Recent Solo Shows include: Chisenhale Gallery (2024), Landhuis Oud Amelisweerd – Centraal Museum Utrecht (2024), WAMX, Turku (2022), Kunstverein Braunschweig (duo-2021), Badischer Kunstverein, Karlsruhe (2020), Between Bridges, Berlin (2019) Ming Studios, Boise (2019), Andriesse-Eyck Gallery, Amsterdam NL (2018) and South London Gallery (2018). In 2019, Pilgrim was the winner of the Prix de Rome and was in 2023 nominated for the Turner Prize.

About the Mayor of London’s Culture and Community Spaces at Risk programme

The Mayor of London’s Culture and Community Spaces at Risk programme (CCSaR) is the only Greater London Authority programme focussed on safeguarding existing spaces across London – protecting both their social and economic value.  They provide expertise to help protect against threats to London’s cultural and community-led spaces, and directly support organisations to save spaces at risk.

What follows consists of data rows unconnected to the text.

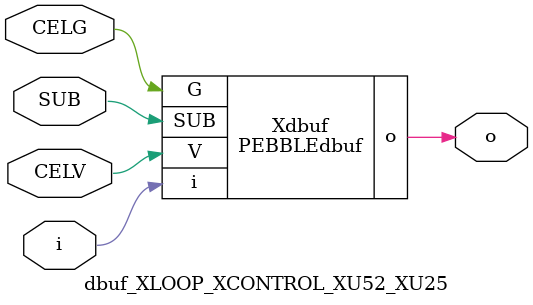
<source format=v>



module PEBBLEdbuf ( o, G, SUB, V, i );

  input V;
  input i;
  input G;
  output o;
  input SUB;
endmodule

//Celera Confidential Do Not Copy dbuf_XLOOP_XCONTROL_XU52_XU25
//Celera Confidential Symbol Generator
//Digital Buffer
module dbuf_XLOOP_XCONTROL_XU52_XU25 (CELV,CELG,i,o,SUB);
input CELV;
input CELG;
input i;
input SUB;
output o;

//Celera Confidential Do Not Copy dbuf
PEBBLEdbuf Xdbuf(
.V (CELV),
.i (i),
.o (o),
.SUB (SUB),
.G (CELG)
);
//,diesize,PEBBLEdbuf

//Celera Confidential Do Not Copy Module End
//Celera Schematic Generator
endmodule

</source>
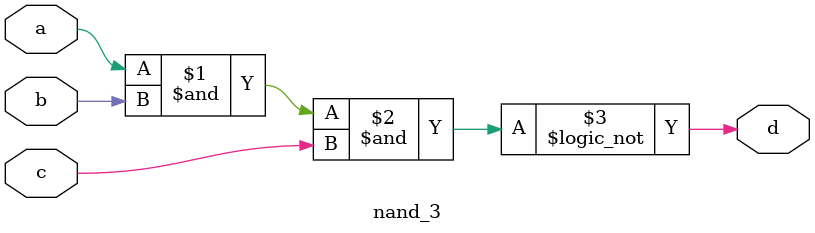
<source format=v>

module nand_3 (
	input a,
	input b,
	input c,
	output d
);

// d = !(a.b.c)

assign d = !(a & b & c);

endmodule  

</source>
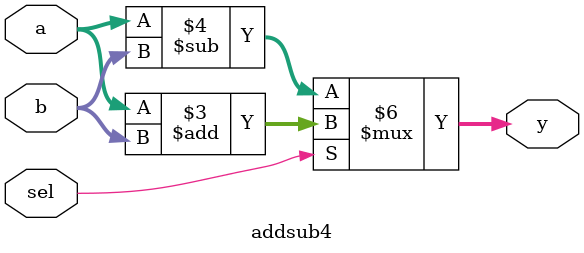
<source format=v>
module addsub4(
    output reg [3:0] y,
    input [3:0] a,
    input [3:0] b,
    input sel
  );

  always @*
  begin
    if (sel == 1) y = a + b;
    else y = a - b;
  end
endmodule

</source>
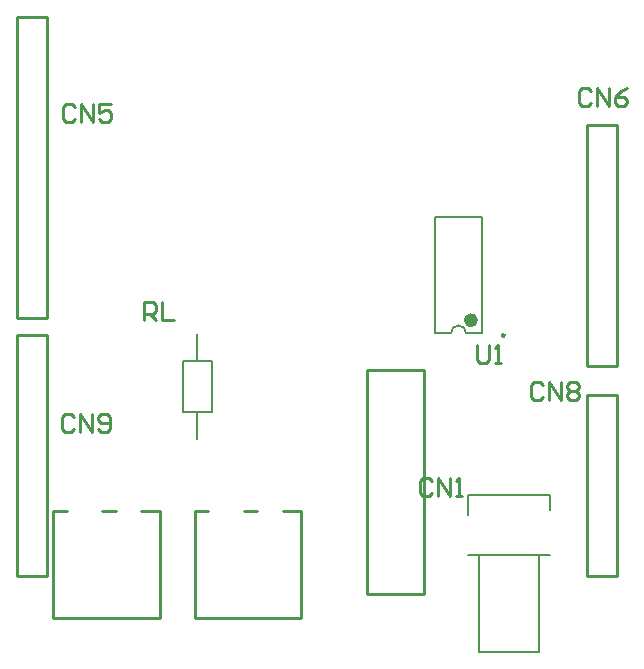
<source format=gbo>
G04 Layer_Color=32896*
%FSLAX44Y44*%
%MOMM*%
G71*
G01*
G75*
%ADD19C,0.6000*%
%ADD33C,0.2500*%
%ADD35C,0.2000*%
%ADD37C,0.2540*%
D19*
X-653300Y231750D02*
G03*
X-653300Y231750I3000J0D01*
G01*
D33*
X-623950Y218900D02*
G03*
X-623950Y218900I1250J0D01*
G01*
D35*
X-654450Y221000D02*
G03*
X-667150Y221000I-6350J0D01*
G01*
X-640800Y319000D02*
X-680800D01*
X-667150Y221000D02*
X-680800D01*
X-640800D02*
X-654450D01*
X-680800D02*
Y319000D01*
X-640800Y221000D02*
Y319000D01*
X-869300Y197250D02*
X-881800D01*
X-869300Y153750D02*
Y197250D01*
Y153750D02*
X-894300D01*
Y197250D01*
X-881800D02*
X-894300D01*
X-881800Y131000D02*
Y153750D01*
Y197250D02*
Y220000D01*
X-643200Y-49000D02*
Y33000D01*
X-592400Y-49000D02*
X-643200D01*
X-592400D02*
Y33000D01*
X-583150D02*
X-652900D01*
Y67250D02*
Y83750D01*
X-583150D02*
X-652900D01*
X-583150Y70750D02*
Y83750D01*
D37*
X-1008846Y488194D02*
X-1034754D01*
Y233686D02*
Y487889D01*
X-1008846Y233686D02*
Y487889D01*
Y233686D02*
X-1034754D01*
X-526246Y193046D02*
Y396754D01*
Y193046D02*
X-552154D01*
Y396754D01*
X-526246D02*
X-552154D01*
X-1034754Y15246D02*
Y218954D01*
X-1008846D02*
X-1034754D01*
X-1008846Y15246D02*
Y218954D01*
Y15246D02*
X-1034754D01*
X-526246D02*
Y168154D01*
Y15246D02*
X-552154D01*
Y168154D01*
X-526246D02*
X-552154D01*
X-913800Y70000D02*
X-929800D01*
X-951200D02*
X-962568D01*
X-992540D02*
X-1003850D01*
X-913750Y-19951D02*
Y70000D01*
X-1003850Y-19951D02*
Y70000D01*
X-913750Y-19951D02*
X-1003850D01*
X-793800Y70000D02*
X-809800D01*
X-831200D02*
X-842568D01*
X-872540D02*
X-883850D01*
X-793750Y-19951D02*
Y70000D01*
X-883850Y-19951D02*
Y70000D01*
X-793750Y-19951D02*
X-883850D01*
X-738090Y250D02*
Y189480D01*
X-689830Y250D02*
X-738090D01*
X-689830D02*
Y189480D01*
X-738090D01*
X-644800Y211235D02*
Y198539D01*
X-642261Y196000D01*
X-637182D01*
X-634643Y198539D01*
Y211235D01*
X-629565Y196000D02*
X-624487D01*
X-627026D01*
Y211235D01*
X-629565Y208696D01*
X-926800Y232000D02*
Y247235D01*
X-919182D01*
X-916643Y244696D01*
Y239618D01*
X-919182Y237078D01*
X-926800D01*
X-921722D02*
X-916643Y232000D01*
X-911565Y247235D02*
Y232000D01*
X-901408D01*
X-683643Y95696D02*
X-686182Y98235D01*
X-691261D01*
X-693800Y95696D01*
Y85539D01*
X-691261Y83000D01*
X-686182D01*
X-683643Y85539D01*
X-678565Y83000D02*
Y98235D01*
X-668408Y83000D01*
Y98235D01*
X-663330Y83000D02*
X-658251D01*
X-660791D01*
Y98235D01*
X-663330Y95696D01*
X-986643Y149696D02*
X-989183Y152235D01*
X-994261D01*
X-996800Y149696D01*
Y139539D01*
X-994261Y137000D01*
X-989183D01*
X-986643Y139539D01*
X-981565Y137000D02*
Y152235D01*
X-971408Y137000D01*
Y152235D01*
X-966330Y139539D02*
X-963791Y137000D01*
X-958712D01*
X-956173Y139539D01*
Y149696D01*
X-958712Y152235D01*
X-963791D01*
X-966330Y149696D01*
Y147157D01*
X-963791Y144618D01*
X-956173D01*
X-589643Y176696D02*
X-592182Y179235D01*
X-597261D01*
X-599800Y176696D01*
Y166539D01*
X-597261Y164000D01*
X-592182D01*
X-589643Y166539D01*
X-584565Y164000D02*
Y179235D01*
X-574408Y164000D01*
Y179235D01*
X-569330Y176696D02*
X-566791Y179235D01*
X-561712D01*
X-559173Y176696D01*
Y174157D01*
X-561712Y171618D01*
X-559173Y169078D01*
Y166539D01*
X-561712Y164000D01*
X-566791D01*
X-569330Y166539D01*
Y169078D01*
X-566791Y171618D01*
X-569330Y174157D01*
Y176696D01*
X-566791Y171618D02*
X-561712D01*
X-548643Y425696D02*
X-551182Y428235D01*
X-556261D01*
X-558800Y425696D01*
Y415539D01*
X-556261Y413000D01*
X-551182D01*
X-548643Y415539D01*
X-543565Y413000D02*
Y428235D01*
X-533408Y413000D01*
Y428235D01*
X-518173D02*
X-523251Y425696D01*
X-528330Y420617D01*
Y415539D01*
X-525791Y413000D01*
X-520712D01*
X-518173Y415539D01*
Y418078D01*
X-520712Y420617D01*
X-528330D01*
X-985643Y412696D02*
X-988183Y415235D01*
X-993261D01*
X-995800Y412696D01*
Y402539D01*
X-993261Y400000D01*
X-988183D01*
X-985643Y402539D01*
X-980565Y400000D02*
Y415235D01*
X-970408Y400000D01*
Y415235D01*
X-955173D02*
X-965330D01*
Y407617D01*
X-960251Y410157D01*
X-957712D01*
X-955173Y407617D01*
Y402539D01*
X-957712Y400000D01*
X-962791D01*
X-965330Y402539D01*
M02*

</source>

The Mayor of London’s Culture and Community Spaces at Risk programme (CCSaR) is working with Art on the Underground for the third year to spotlight and amplify grassroots organisations they have supported to produce audio installations that can be heard across London Underground stations.

About Feminist Library

The Feminist Library is a large archive collection of feminist literature, which is based in Peckham, London. They support research, activist and community projects in this field. The Library is trans-inclusive, welcomes visitors of any gender, does not require registration or membership, and provides an intersectional space for the exploration of feminism.

About The Prison Choir Project

The Prison Choir Project is a Koestler PLATINUM Award winning Charity whose objectives are to rehabilitate prisoners, ex-offenders and people experiencing mental disorder by the advance of the arts and culture, particularly through the performance of opera, song, and choral music. They hope, through music and in particular singing, to provide a pathway towards establishing a reduction in reoffending, building self-esteem, improving self-confidence and employability skills for all those involved.